§ **Written instruction A**: Retype the part of the JAX/Flax training notebook starting at "PROJECT_ID = PROJECT_ID[0]" and ending at "have rights to.", keeping every character the same.
§ **Written instruction B**: Write the next part of the JAX/Flax training notebook, starting right after its final sentence.

# Train JAX/Flax model on Vertex AI pre-built container and use `jax2tf` to convert to SavedModel

runs on TF2.5 [Vertex Notebook](https://cloud.google.com/vertex-ai/docs/general/notebooks)

In [1]:
import os
import time
from absl import flags

import tensorflow as tf
import tensorflow_datasets as tfds
from google.cloud import aiplatform
from google.cloud import aiplatform_v1
from jax.experimental.jax2tf.examples.mnist_lib import load_mnist

In [2]:
PROJECT_ID = !(gcloud config get-value core/project)
PROJECT_ID = PROJECT_ID[0]

REGION = "us-central1"
os.environ['REGION'] = REGION

BUCKET_NAME = "dsparing-sandbox-bucket"
os.environ['BUCKET_NAME'] = BUCKET_NAME
# Use a regional bucket in the above region you have rights to.
# Create if needed:
# !gsutil mb -l ${REGION} gs://${BUCKET_NAME}

TRAINING_APP_FOLDER = 'training_app'
os.environ['TRAINING_APP_FOLDER'] = TRAINING_APP_FOLDER

MODEL_NAME = "jax_model"
MODEL_DIR = f"gs://{BUCKET_NAME}/models/{MODEL_NAME}"
os.environ['MODEL_DIR'] = MODEL_DIR

In [3]:
%%bash
mkdir -p $TRAINING_APP_FOLDER/trainer
touch $TRAINING_APP_FOLDER/trainer/__init__.py

There is no pre-built Vertex TF2.5 container yet, and `jax.experimental.jax2tf.examples.saved_model_lib.convert_and_save_model` uses the `jit_compile` argument for `tf.function`, which is the TF2.5 new name for `experimental_compile`. So we define a copy `./saved_model_lib_tf24.py` of that module with the only difference that jit_compile is still called `experimental_compile` for TF2.4.

§ **Data entries**:
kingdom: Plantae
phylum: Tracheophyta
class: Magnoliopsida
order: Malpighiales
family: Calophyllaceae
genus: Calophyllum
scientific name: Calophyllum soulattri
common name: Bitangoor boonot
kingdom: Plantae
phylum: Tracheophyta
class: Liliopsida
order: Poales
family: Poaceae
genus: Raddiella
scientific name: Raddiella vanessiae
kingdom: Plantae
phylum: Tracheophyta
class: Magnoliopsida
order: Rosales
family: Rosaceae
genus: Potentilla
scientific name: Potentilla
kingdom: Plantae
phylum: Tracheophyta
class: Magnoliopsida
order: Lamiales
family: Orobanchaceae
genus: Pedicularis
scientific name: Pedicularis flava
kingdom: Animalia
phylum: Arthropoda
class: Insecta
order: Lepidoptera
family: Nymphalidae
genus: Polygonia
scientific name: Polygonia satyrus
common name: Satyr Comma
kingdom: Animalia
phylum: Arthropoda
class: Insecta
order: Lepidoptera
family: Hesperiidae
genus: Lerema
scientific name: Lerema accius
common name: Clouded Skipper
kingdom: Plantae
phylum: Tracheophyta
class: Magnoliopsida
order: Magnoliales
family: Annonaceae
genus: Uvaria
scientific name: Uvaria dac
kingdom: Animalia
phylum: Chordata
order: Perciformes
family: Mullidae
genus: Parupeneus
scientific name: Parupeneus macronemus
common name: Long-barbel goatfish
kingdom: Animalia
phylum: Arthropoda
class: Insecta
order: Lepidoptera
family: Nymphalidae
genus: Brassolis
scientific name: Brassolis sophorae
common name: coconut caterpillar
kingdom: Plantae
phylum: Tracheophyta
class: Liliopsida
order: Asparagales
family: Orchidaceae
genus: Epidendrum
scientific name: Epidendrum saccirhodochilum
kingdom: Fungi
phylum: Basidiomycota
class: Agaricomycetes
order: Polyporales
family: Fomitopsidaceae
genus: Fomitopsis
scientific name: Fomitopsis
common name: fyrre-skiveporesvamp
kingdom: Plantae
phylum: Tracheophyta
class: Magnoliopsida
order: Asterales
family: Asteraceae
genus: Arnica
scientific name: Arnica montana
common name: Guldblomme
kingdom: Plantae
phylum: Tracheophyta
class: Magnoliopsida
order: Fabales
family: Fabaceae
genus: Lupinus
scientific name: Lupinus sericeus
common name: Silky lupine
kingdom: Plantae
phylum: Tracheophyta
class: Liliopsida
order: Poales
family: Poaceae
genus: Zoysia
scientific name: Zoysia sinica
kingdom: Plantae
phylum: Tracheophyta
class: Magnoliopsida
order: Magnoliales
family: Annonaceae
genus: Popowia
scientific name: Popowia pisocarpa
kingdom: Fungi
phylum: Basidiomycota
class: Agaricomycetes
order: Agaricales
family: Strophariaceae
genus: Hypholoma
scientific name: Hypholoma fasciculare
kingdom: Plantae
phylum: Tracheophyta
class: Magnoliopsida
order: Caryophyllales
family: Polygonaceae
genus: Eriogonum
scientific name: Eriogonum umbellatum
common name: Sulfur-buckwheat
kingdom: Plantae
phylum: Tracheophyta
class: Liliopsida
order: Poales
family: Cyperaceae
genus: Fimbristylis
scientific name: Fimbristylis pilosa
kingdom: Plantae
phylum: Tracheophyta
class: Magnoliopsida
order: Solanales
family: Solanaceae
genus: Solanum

§ **Expected answer A**:
PROJECT_ID = PROJECT_ID[0]

REGION = "us-central1"
os.environ['REGION'] = REGION

BUCKET_NAME = "dsparing-sandbox-bucket"
os.environ['BUCKET_NAME'] = BUCKET_NAME
# Use a regional bucket in the above region you have rights to.

§ **Expected answer B**:
In [4]:
%%bash
cp saved_model_lib_tf24.py $TRAINING_APP_FOLDER/trainer/saved_model_lib.py

There is no pre-built Vertex TF2.5 container yet, and jax2tf in jax==0.2.14 uses `tensorflow.compiler.tf2xla.conv(... preferred_element_type)` which is not there in TF2.4, only in TF2.5. We can avoid this though by using `convert_and_save_model( ... enable_xla=False)`.

In [5]:
%%writefile {TRAINING_APP_FOLDER}/trainer/task.py
import argparse
import logging
import os

import tensorflow as tf
import tensorflow_datasets as tfds
from absl import flags
from jax.experimental.jax2tf.examples.mnist_lib import (
    load_mnist, FlaxMNIST
)
# from jax.experimental.jax2tf.examples.saved_model_lib import (
#     convert_and_save_model
# )

from trainer.saved_model_lib import convert_and_save_model

logger = logging.getLogger()
logger.setLevel(logging.INFO)

if __name__ == '__main__':
    parser = argparse.ArgumentParser()
    parser.add_argument(
        "--output_dir",
        help="GCS location to export SavedModel",
        default=os.getenv("AIP_MODEL_DIR")
    )
    args = parser.parse_args().__dict__

    # need to initialize flags somehow to avoid errors in load_mnist
    flags.FLAGS(['e'])

    train_batch_size = 128
    test_batch_size = 16

    flax_mnist = FlaxMNIST()

    train_ds = load_mnist(tfds.Split.TRAIN, train_batch_size)
    test_ds = load_mnist(tfds.Split.TEST, test_batch_size)

    predict_fn, params = flax_mnist.train(
        train_ds=train_ds,
        test_ds=test_ds,
        num_epochs=2
    )

    image, _ = next(iter(train_ds))
    input_signature = tf.TensorSpec.from_tensor(
        tf.expand_dims(image[0], axis=0)
    )

    convert_and_save_model(
        jax_fn=predict_fn,
        params=params,
        model_dir=args["output_dir"],
        input_signatures=[input_signature],
        enable_xla=False,
    )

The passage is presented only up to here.